In a newspaper interview, Daschner had described in detail how this was to have happened. A police combat sport expert, “someone with a training licence issued by the German sport federation,” was to be flown in by helicopter.

Daschner went on: “It is possible to cause pain through simple physical actions, for example by overstretching the wrist. There are certain places on the ear—as everybody practicing martial arts knows—where it is painful, very painful, if one applies pressure, without any injury developing.... At some point he would no longer have been silent. Within a very short time.”

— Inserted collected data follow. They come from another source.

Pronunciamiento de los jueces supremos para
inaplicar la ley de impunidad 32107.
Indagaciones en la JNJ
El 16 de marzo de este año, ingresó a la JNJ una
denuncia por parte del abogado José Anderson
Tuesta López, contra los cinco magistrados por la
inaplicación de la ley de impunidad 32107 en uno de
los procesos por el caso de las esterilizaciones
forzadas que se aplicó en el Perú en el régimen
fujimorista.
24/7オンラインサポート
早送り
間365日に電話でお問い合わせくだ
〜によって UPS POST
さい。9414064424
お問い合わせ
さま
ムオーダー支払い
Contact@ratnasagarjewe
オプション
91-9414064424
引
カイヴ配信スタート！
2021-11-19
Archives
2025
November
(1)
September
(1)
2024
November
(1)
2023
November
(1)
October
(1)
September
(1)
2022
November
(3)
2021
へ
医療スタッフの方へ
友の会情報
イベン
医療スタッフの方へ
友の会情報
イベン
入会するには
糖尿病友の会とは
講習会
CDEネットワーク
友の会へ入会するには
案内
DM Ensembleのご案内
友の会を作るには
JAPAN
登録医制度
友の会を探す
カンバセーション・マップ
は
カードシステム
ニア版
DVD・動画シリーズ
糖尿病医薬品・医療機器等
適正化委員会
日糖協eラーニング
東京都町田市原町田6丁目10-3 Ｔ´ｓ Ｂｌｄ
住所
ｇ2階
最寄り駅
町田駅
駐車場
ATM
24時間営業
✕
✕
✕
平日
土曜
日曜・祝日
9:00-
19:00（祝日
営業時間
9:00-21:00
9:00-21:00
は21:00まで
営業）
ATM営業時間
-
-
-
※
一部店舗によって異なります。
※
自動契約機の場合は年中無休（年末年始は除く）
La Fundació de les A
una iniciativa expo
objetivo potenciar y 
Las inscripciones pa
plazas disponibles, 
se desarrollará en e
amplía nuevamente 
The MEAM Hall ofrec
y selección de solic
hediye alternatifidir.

The judge also stated that the police officers had exhibited “regret and insight,” without providing any proof for this. From the outset, Daschner regarded any criticism of his actions as a “campaign.” He insisted to the end that he had done the only correct thing in an “emergency situation” and was even obligated to act as he had. His legal representative then explained after the court case that Daschner had a “different legal opinion” than the court.

Daschner is supported in his views by several law professors, the Federation of German Criminal Detectives and various politicians, including Wolfgang Bosbach, spokesperson on legal affairs and deputy chairman of the Christian Democrat parliamentary group, and Oskar Lafontaine, the former Social Democratic Party chairman and finance minister.

Any expressions of “regret and insight” by Daschner were solely aimed at justifying the lack of any genuine punishment. The message contained in the judgement is clear: Those who torture out of “honourable convictions” are liable to punishment. In practice, however, they will not be punished.